→ **ФРАГМЕНТ ТЕКСТА**
%%

— Не трудись, меня не возьмут. Кого-нибудь из моих однокашников — это да. Там были ребятки пострашнее Кочетова, Ермилова и Дымшица вместе взятых. Жди! Уж они твою полупатрицианскую задницу вытеснят из редакторского кресла.
— Ну и хорошо, — усмехается приятель. — Надоела лямка до смерти, а самому уйти — духу не хватает. Вышибут — я тогда дедом по матери займусь. Похоже, интереснейшая была личность.
Так все же изменилась Литературная империя в послесталинскую эру или нет? Судя по неслыханному успеху "Театрального романа" и "Мастера и Маргариты", не изменилось ничего: все узнаваемо до слез, все читаешь, как про сегодняшний день (написано в 1980-м). И лишь в одном есть разница: исчез из нее булгаковский взор, исчез взгляд пришельца из иного мира, взгляд "помнящего". Перемена, казалось бы, едва заметная, но — коренная.
Нет, интересные мемуары и сатиры продолжают выходить в сам- и тамиздате и поныне. Но все они уже пишутся людьми, выросшими внутри империи и только затем порвавшими с ней. И в этом смысле интересной — по необычности судьбы, по промежуточности позиции — является фигура Зощенко.
Пастернак, Булгаков, Ахматова, Мандельштам были осколками русской культуры, разбитой революцией
1917 года, чуждыми накатившей советчине, неумело пытавшимися как-то ужиться с ней, но никогда не принявшими ее сердцем. Зощенко же (хотя и был моложе Булгакова всего на четыре года) старого мира не любил, а новый принял как свою естественную стихию. (Его биограф Вера фон Вирен пишет, что в 1917 году в Архангельске у него была возможность эмигрировать — он не воспользовался ею, а вступил в Красную армию.) При всей упоительной безжалостности его пера в нем всегда жил человек, чувствовавший себя ответственным за творившееся вокруг, принадлежащий эпохе. Он по-гоголевски верил в возможность и необходимость исправления нравов литературными средствами.
Это очень ясно проявилось в 1946-м, во время анафемы, провозглашенной Ждановым.
Хам имеет особое чутье на несломленного интеллигента — главный признак, по которому Жданов соединил столь непохожих Зощенко и Ахматову в качестве объекта показательной казни. Но принципиальная разница проявилась в реакции жертв на обрушившиеся на них кары.

%%

→ **Исходные данные**
%%

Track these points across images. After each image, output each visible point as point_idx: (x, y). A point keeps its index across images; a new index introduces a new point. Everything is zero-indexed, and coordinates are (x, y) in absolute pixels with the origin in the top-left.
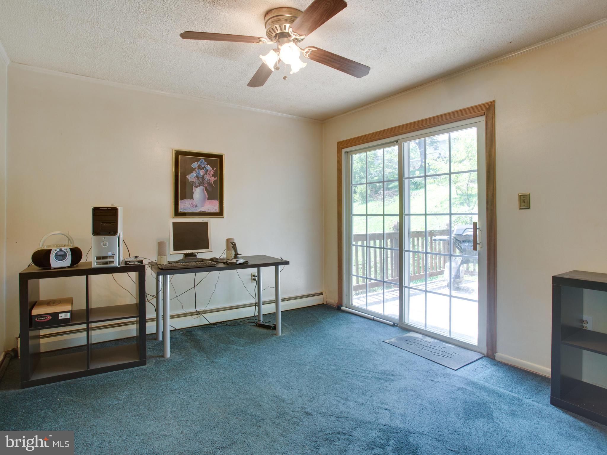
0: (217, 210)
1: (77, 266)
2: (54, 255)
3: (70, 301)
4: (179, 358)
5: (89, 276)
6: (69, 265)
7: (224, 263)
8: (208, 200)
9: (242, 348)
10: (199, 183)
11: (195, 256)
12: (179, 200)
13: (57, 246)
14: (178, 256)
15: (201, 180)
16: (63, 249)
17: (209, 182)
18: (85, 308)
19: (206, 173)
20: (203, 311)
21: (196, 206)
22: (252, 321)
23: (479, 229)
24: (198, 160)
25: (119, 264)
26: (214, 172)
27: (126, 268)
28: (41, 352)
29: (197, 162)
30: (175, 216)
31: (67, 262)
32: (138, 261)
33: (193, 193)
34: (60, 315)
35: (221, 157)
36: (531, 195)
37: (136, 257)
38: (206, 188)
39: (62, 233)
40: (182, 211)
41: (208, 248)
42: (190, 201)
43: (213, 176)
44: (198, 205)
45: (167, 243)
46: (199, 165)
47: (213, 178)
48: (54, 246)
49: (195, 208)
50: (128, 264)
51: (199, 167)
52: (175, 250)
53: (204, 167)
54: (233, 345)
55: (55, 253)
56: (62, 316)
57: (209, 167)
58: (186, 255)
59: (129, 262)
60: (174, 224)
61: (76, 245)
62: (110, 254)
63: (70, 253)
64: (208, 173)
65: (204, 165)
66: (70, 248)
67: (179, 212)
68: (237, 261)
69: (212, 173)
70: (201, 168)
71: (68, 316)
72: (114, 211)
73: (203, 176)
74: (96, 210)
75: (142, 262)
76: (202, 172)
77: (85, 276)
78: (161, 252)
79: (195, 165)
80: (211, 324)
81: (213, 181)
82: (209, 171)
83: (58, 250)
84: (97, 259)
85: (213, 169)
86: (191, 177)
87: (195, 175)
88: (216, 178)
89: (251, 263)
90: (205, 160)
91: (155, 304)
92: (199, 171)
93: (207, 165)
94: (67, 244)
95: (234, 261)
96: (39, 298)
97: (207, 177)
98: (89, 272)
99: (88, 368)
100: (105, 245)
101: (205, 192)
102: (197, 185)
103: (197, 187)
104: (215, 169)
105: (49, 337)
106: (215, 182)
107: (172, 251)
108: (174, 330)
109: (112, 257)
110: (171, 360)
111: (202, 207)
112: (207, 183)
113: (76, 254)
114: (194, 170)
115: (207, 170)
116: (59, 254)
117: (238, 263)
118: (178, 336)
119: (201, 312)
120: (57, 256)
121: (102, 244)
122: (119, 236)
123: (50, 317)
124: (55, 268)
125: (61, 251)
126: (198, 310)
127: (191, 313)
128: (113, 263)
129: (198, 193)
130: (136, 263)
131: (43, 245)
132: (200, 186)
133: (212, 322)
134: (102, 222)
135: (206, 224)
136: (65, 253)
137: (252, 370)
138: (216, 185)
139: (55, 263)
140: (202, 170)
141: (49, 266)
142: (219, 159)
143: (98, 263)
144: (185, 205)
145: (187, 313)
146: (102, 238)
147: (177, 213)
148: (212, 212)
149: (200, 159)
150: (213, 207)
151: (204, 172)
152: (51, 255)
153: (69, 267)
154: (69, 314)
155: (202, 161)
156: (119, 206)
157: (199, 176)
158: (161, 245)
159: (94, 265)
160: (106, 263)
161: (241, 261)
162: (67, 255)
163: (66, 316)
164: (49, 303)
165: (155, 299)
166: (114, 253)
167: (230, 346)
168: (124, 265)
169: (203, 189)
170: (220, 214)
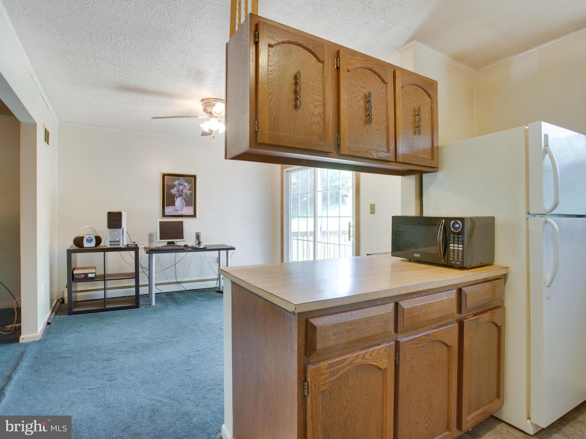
0: (192, 213)
1: (99, 247)
2: (86, 240)
3: (95, 268)
4: (159, 305)
5: (105, 252)
6: (94, 246)
7: (192, 248)
8: (185, 206)
9: (201, 302)
10: (179, 195)
11: (174, 243)
12: (165, 206)
13: (87, 235)
14: (163, 243)
15: (180, 193)
16: (91, 237)
17: (186, 194)
18: (103, 274)
19: (184, 188)
20: (182, 282)
21: (177, 211)
22: (215, 289)
23: (352, 226)
24: (178, 179)
25: (123, 246)
26: (190, 187)
27: (128, 248)
28: (78, 300)
29: (177, 181)
30: (163, 217)
31: (93, 244)
32: (135, 245)
33: (175, 202)
34: (89, 275)
35: (195, 177)
36: (375, 204)
37: (134, 242)
38: (184, 199)
39: (90, 227)
40: (168, 214)
41: (183, 238)
42: (173, 207)
43: (189, 190)
44: (178, 210)
45: (155, 234)
46: (179, 183)
47: (189, 191)
48: (85, 234)
49: (176, 212)
50: (129, 246)
51: (180, 184)
52: (160, 239)
53: (183, 184)
54: (196, 301)
55: (86, 239)
56: (90, 276)
57: (186, 184)
58: (169, 243)
59: (129, 245)
60: (160, 222)
61: (98, 235)
62: (117, 239)
63: (95, 239)
64: (185, 188)
65: (183, 183)
66: (95, 236)
67: (165, 214)
68: (199, 246)
69: (188, 188)
70: (181, 184)
71: (93, 275)
72: (120, 214)
73: (182, 190)
74: (109, 214)
75: (137, 245)
76: (181, 188)
77: (103, 252)
78: (151, 241)
79: (176, 183)
80: (187, 290)
81: (189, 193)
82: (186, 187)
83: (88, 237)
84: (110, 242)
85: (189, 185)
86: (174, 191)
87: (176, 190)
88: (191, 191)
89: (208, 248)
90: (184, 179)
91: (148, 274)
92: (179, 187)
93: (185, 182)
94: (93, 234)
95: (197, 246)
96: (77, 266)
97: (185, 191)
98: (105, 250)
99: (105, 307)
100: (114, 234)
101: (184, 201)
102: (178, 196)
103: (178, 198)
104: (190, 185)
105: (82, 292)
106: (191, 194)
107: (159, 240)
108: (161, 293)
109: (119, 242)
110: (155, 306)
111: (181, 211)
112: (185, 195)
113: (98, 240)
114: (175, 186)
115: (185, 186)
116: (88, 239)
117: (199, 248)
118: (163, 296)
119: (180, 282)
120: (87, 240)
121: (113, 233)
122: (123, 229)
123: (83, 276)
124: (86, 248)
125: (89, 237)
126: (178, 281)
127: (173, 282)
128: (119, 245)
129: (178, 202)
130: (134, 246)
131: (79, 234)
132: (180, 197)
133: (187, 289)
134: (113, 221)
135: (182, 222)
136: (92, 238)
137: (202, 312)
138: (191, 196)
139: (86, 245)
140: (181, 186)
141: (83, 247)
142: (193, 178)
143: (110, 245)
144: (169, 210)
145: (170, 283)
146: (113, 230)
147: (164, 215)
148: (188, 214)
149: (180, 179)
150: (189, 211)
151: (183, 187)
152: (84, 240)
153: (94, 247)
154: (94, 274)
155: (182, 180)
156: (123, 211)
157: (179, 190)
158: (151, 236)
159: (109, 246)
160: (115, 245)
161: (202, 247)
162: (93, 240)
163: (92, 275)
164: (82, 268)
165: (148, 271)
166: (120, 239)
167: (194, 301)
168: (126, 247)
169: (182, 199)
170: (194, 216)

%%

→ **ОБЯЗАТЕЛЬНЫЕ ЗАДАНИЯ**
A - Назовите всех писателей, которых фрагмент называет осколками русской культуры, разбитой революцией 1917 года.
B - Ответьте по фрагменту на три вопроса:
(i) В каком году, согласно пометке в скобках, это написано?
(ii) На сколько лет Зощенко был моложе Булгакова?
(iii) В каком городе у Зощенко в 1917 году была возможность эмигрировать?

→ **ОТВЕТЫ К ЗАДАНИЯМ**
A - Пастернак, Булгаков, Ахматова, Мандельштам.

B -
(i) В 1980-м.
(ii) На четыре года.
(iii) В Архангельске.